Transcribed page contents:
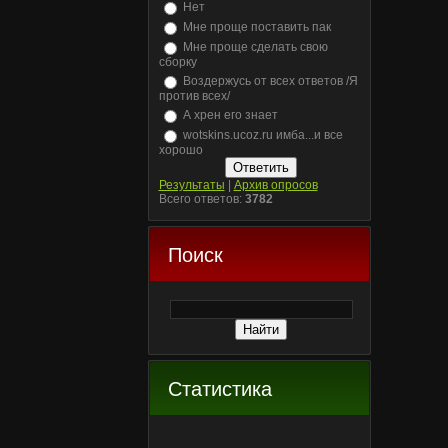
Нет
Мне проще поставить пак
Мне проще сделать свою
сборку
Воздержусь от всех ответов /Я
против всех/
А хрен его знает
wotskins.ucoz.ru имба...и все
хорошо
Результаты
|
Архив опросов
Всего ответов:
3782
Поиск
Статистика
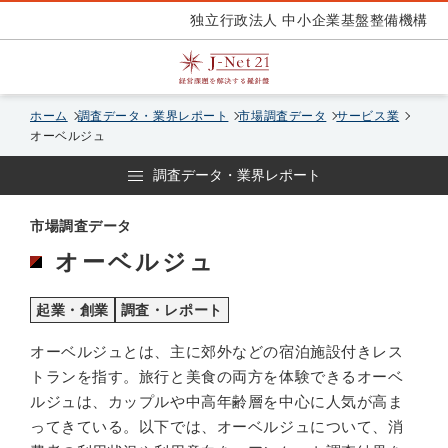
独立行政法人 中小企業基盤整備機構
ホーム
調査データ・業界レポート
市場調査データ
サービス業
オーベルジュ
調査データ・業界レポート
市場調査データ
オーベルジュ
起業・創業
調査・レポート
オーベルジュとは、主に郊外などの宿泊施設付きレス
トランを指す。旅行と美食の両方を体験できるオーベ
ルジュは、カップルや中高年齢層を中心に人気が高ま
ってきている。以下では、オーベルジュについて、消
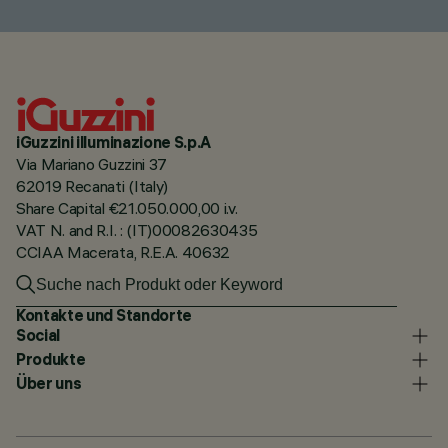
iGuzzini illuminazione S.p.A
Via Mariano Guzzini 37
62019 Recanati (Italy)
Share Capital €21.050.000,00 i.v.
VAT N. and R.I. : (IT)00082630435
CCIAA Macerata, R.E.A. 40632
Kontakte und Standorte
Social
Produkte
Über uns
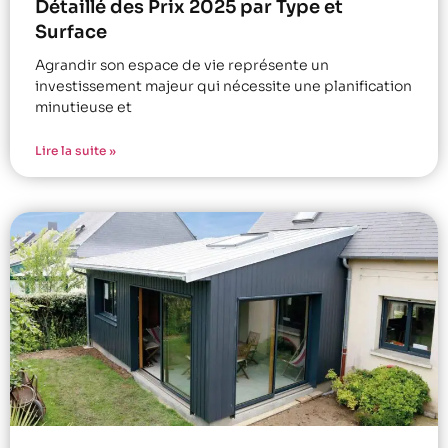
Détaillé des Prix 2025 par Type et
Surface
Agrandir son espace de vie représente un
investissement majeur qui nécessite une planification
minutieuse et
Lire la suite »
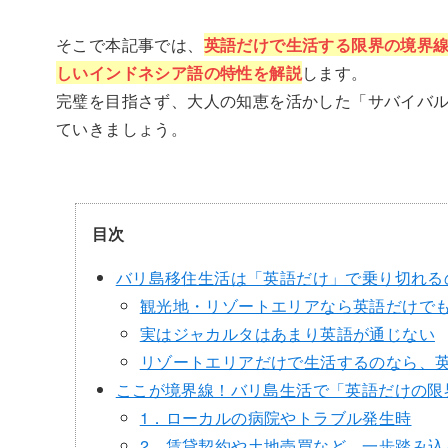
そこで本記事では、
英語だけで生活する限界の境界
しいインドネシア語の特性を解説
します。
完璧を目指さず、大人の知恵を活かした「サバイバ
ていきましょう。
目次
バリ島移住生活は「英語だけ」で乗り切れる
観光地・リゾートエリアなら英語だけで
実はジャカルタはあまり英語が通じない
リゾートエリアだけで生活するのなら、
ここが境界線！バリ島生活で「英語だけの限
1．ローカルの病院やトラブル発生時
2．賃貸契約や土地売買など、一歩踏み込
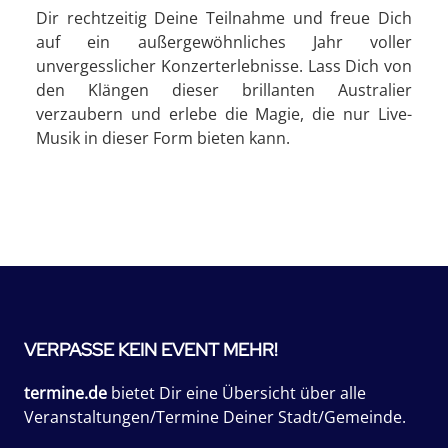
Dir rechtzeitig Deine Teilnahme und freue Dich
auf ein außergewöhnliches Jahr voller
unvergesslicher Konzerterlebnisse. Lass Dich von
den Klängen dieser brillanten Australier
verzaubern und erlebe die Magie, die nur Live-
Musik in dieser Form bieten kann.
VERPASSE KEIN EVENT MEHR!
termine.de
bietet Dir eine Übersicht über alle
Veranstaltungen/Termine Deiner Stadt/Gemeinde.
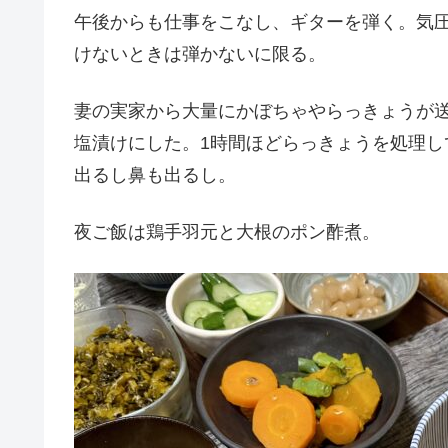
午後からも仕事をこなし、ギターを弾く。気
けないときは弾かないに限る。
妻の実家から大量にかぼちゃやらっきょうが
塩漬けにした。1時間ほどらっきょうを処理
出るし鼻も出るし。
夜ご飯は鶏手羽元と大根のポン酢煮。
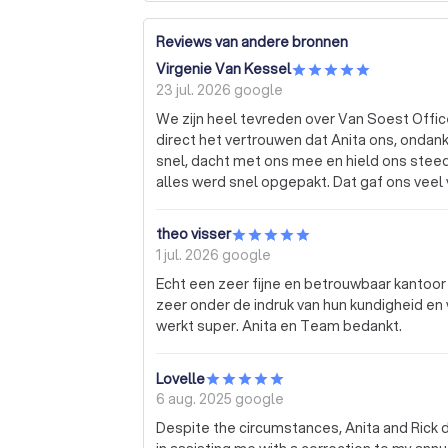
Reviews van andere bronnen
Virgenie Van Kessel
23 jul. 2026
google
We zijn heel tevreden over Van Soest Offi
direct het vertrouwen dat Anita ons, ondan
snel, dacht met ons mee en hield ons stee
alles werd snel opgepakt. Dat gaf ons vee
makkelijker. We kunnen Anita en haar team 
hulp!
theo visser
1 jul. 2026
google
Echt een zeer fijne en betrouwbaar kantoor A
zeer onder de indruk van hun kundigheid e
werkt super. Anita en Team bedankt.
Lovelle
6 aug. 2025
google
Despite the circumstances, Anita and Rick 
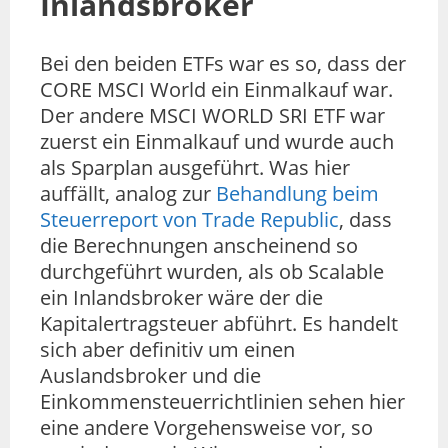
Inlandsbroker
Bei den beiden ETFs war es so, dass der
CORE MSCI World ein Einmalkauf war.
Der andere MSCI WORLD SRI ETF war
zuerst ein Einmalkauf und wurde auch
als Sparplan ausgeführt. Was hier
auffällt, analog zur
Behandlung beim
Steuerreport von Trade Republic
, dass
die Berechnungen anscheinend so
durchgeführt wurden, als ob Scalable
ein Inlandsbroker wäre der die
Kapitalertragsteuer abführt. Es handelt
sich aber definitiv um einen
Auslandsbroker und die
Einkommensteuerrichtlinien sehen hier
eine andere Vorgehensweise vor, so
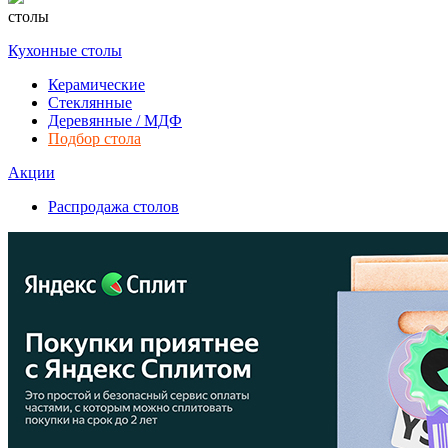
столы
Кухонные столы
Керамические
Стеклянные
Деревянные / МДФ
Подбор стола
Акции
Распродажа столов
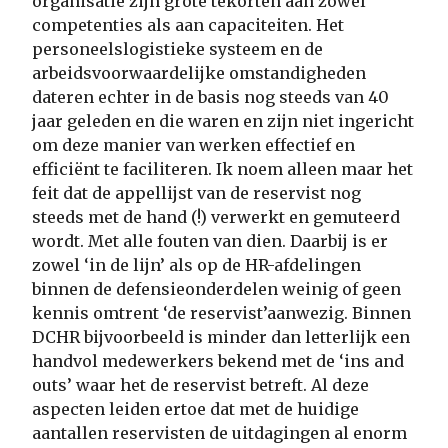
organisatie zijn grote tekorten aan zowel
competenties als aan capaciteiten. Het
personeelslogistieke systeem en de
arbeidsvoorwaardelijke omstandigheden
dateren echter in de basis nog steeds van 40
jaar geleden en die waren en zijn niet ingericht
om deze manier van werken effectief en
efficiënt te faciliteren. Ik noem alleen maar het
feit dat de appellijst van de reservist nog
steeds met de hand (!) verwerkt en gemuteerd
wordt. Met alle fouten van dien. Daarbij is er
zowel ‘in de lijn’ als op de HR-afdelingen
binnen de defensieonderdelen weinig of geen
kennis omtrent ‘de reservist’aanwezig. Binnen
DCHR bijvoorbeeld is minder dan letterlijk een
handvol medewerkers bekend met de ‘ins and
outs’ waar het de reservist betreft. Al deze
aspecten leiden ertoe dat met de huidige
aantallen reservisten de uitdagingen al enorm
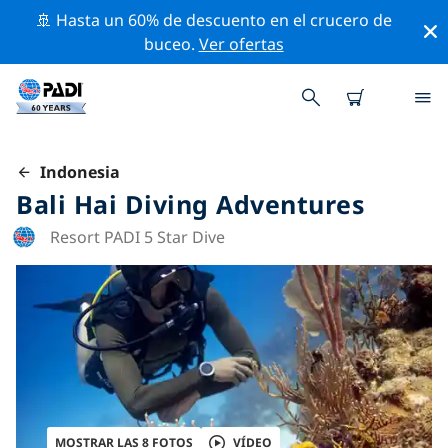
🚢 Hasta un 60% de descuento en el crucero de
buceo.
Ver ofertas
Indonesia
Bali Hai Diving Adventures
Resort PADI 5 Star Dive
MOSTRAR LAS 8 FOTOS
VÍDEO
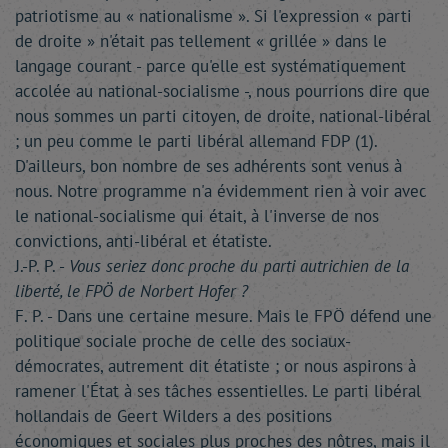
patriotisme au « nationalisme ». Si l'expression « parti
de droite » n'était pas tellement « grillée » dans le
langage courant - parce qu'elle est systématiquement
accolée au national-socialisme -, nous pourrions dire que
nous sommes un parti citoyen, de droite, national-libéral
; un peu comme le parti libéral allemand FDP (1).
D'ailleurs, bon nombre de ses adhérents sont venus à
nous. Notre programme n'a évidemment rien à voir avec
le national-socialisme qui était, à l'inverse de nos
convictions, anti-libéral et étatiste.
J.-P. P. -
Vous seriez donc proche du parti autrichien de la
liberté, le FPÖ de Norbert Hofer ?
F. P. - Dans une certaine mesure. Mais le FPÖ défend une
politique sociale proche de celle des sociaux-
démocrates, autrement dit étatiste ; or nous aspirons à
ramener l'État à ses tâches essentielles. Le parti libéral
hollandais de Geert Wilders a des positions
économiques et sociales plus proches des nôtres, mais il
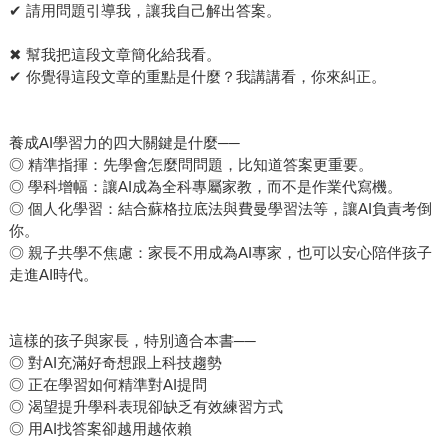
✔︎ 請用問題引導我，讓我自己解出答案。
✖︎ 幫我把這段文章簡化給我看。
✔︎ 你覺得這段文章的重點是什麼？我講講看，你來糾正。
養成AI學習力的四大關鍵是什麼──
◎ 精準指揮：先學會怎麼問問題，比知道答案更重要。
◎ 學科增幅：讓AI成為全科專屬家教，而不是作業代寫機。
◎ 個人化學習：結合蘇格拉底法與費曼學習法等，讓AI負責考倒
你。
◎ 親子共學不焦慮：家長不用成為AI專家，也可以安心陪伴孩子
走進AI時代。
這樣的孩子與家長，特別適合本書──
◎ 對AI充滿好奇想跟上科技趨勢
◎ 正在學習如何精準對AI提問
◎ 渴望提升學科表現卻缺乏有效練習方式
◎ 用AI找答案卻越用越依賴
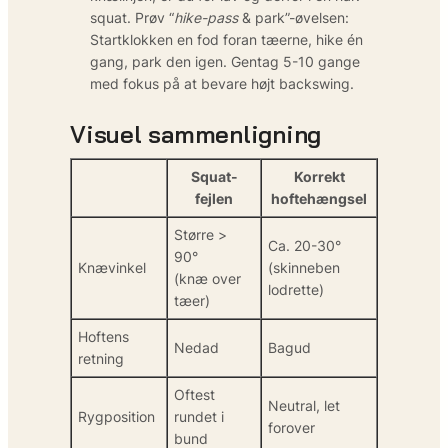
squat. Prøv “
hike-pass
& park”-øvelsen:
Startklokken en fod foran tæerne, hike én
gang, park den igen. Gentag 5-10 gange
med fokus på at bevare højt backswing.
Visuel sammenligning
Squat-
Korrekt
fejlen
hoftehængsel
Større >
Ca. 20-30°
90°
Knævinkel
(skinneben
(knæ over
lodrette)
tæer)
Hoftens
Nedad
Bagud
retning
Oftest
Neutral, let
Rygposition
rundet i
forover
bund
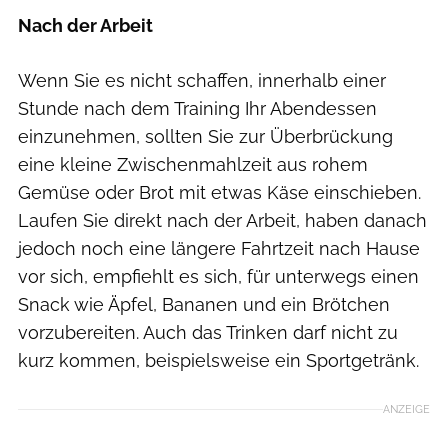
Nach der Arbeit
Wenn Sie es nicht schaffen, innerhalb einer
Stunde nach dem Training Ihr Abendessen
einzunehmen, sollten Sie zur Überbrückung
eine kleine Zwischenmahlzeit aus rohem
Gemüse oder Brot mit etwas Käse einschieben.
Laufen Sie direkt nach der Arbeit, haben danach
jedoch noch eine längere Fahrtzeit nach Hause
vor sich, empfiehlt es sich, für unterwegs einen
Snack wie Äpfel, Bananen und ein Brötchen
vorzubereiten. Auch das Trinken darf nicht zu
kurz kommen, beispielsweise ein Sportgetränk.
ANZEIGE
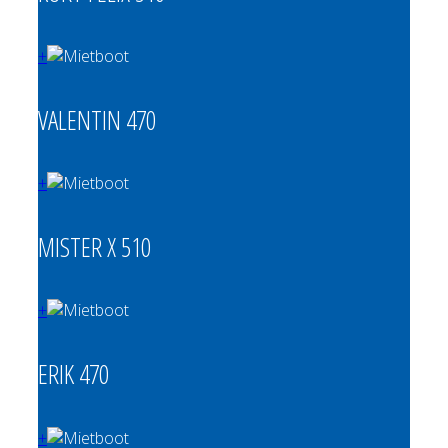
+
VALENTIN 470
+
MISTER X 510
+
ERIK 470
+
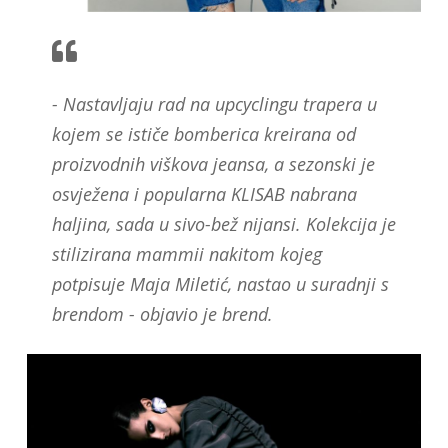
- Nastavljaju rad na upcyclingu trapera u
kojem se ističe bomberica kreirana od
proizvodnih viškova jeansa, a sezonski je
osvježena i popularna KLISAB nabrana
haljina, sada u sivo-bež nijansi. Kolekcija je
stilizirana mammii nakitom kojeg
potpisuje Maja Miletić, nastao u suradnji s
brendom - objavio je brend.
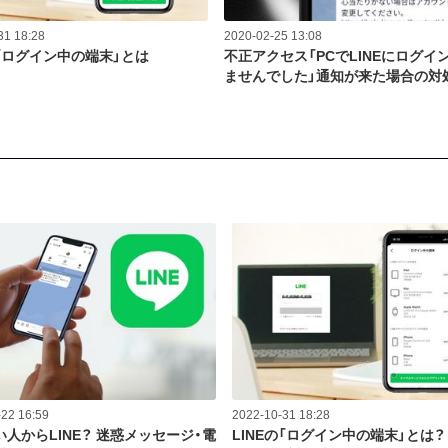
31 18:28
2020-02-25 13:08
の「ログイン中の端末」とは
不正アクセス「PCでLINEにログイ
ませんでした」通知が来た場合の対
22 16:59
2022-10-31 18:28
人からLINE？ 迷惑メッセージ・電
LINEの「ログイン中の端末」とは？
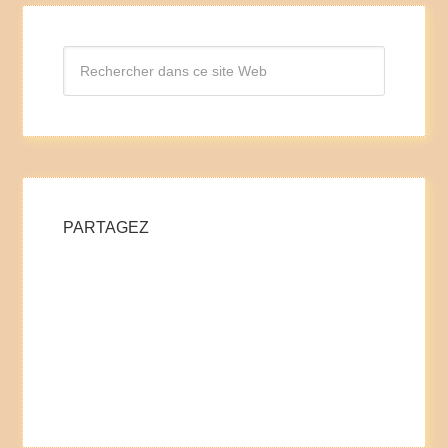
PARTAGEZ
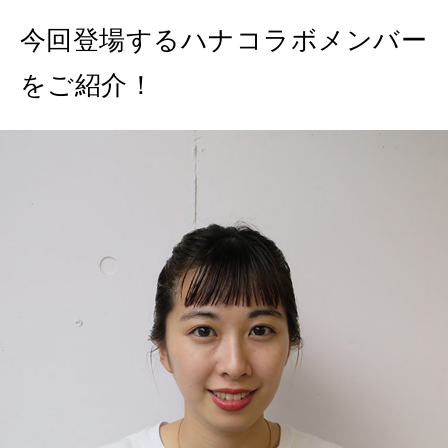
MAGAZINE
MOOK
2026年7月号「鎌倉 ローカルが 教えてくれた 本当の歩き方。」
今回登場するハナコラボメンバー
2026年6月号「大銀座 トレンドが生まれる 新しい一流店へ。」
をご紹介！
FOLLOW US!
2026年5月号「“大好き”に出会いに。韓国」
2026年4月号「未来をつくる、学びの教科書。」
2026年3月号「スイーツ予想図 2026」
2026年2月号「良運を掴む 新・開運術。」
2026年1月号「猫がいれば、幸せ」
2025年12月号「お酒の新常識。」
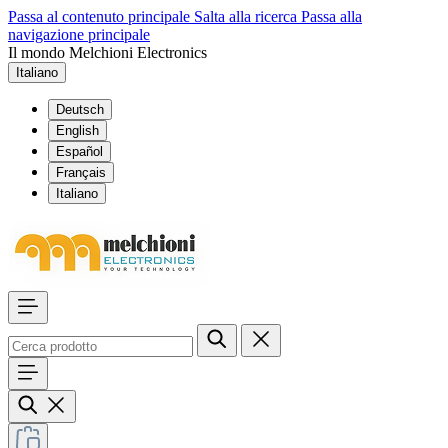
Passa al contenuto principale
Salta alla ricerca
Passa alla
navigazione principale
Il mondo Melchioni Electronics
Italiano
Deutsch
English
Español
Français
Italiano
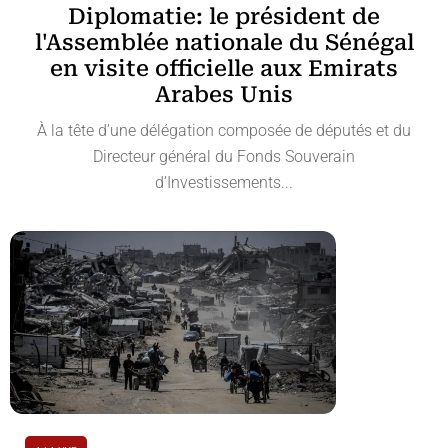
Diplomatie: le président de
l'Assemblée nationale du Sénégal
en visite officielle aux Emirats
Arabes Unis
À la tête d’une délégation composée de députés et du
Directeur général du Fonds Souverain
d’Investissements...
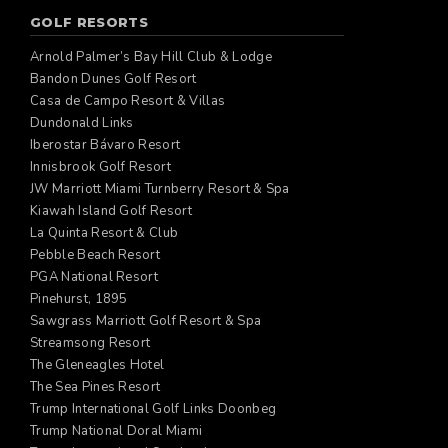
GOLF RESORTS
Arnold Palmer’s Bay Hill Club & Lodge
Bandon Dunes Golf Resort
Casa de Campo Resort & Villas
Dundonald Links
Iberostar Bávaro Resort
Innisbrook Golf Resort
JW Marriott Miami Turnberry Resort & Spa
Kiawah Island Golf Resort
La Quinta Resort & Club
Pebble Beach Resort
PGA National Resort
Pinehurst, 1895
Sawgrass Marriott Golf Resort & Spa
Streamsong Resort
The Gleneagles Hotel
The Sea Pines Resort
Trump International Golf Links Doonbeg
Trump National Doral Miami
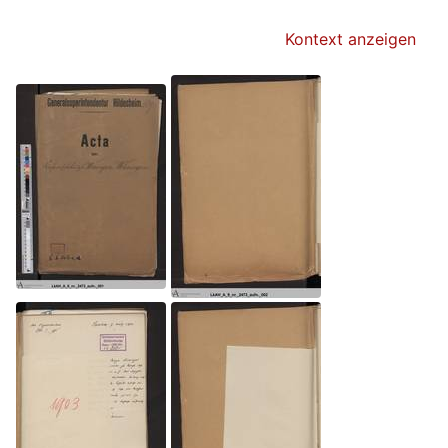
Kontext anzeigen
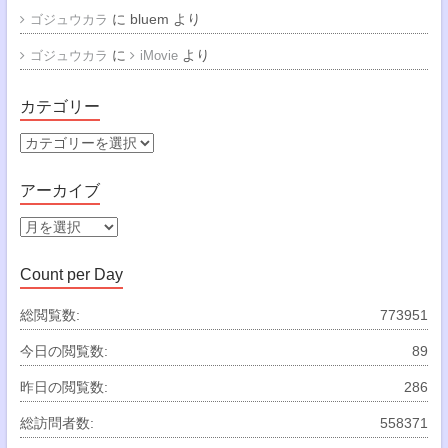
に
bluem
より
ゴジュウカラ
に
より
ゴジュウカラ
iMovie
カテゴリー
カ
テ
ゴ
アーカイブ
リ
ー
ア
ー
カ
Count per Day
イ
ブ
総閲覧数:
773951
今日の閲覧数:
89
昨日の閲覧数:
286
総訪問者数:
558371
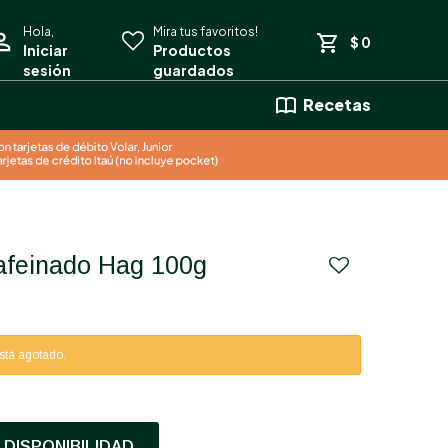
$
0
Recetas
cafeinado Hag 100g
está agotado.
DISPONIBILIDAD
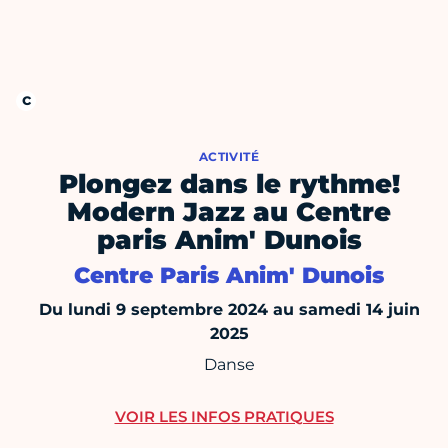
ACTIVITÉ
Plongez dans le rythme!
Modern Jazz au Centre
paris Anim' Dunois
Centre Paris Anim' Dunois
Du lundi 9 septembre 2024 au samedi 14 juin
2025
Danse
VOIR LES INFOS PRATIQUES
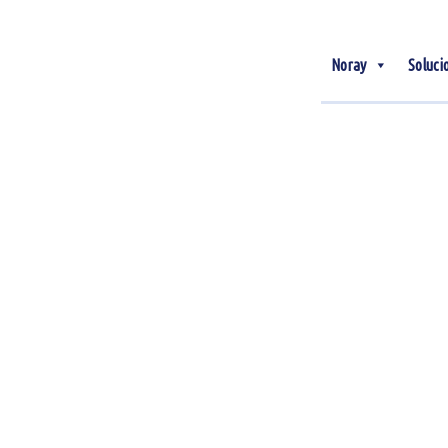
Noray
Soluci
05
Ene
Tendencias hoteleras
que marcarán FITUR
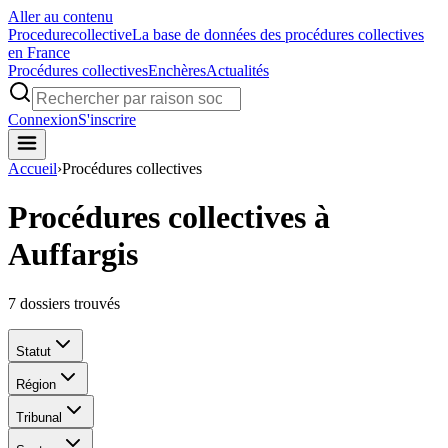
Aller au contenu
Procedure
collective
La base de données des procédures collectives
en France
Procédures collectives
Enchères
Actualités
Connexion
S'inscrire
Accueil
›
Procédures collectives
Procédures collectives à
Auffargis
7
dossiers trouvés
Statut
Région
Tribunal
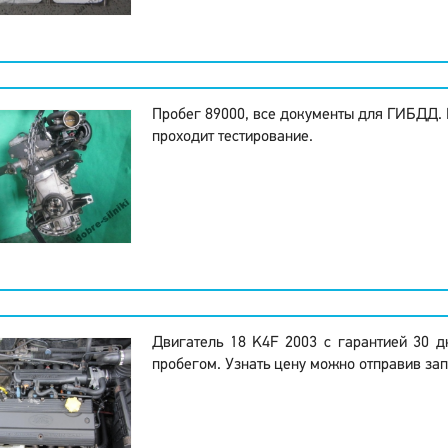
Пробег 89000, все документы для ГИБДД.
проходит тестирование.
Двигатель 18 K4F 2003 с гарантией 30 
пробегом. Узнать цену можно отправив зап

### YOUR TASK
Lay out everything from the start of the items down to the line containing "ってきている。以下では、オーベルジュについて、消" as a JSON list of strings, one string per line, with blank lines omitted. Leave the pictures out of the answer.

### ANSWER BOX
[
  "Нет",
  "Мне проще поставить пак",
  "Мне проще сделать свою",
  "сборку",
  "Воздержусь от всех ответов /Я",
  "против всех/",
  "А хрен его знает",
  "wotskins.ucoz.ru имба...и все",
  "хорошо",
  "Результаты",
  "|",
  "Архив опросов",
  "Всего ответов:",
  "3782",
  "Поиск",
  "Статистика",
  "独立行政法人 中小企業基盤整備機構",
  "ホーム",
  "調査データ・業界レポート",
  "市場調査データ",
  "サービス業",
  "オーベルジュ",
  "調査データ・業界レポート",
  "市場調査データ",
  "オーベルジュ",
  "起業・創業",
  "調査・レポート",
  "オーベルジュとは、主に郊外などの宿泊施設付きレス",
  "トランを指す。旅行と美食の両方を体験できるオーベ",
  "ルジュは、カップルや中高年齢層を中心に人気が高ま",
  "ってきている。以下では、オーベルジュについて、消"
]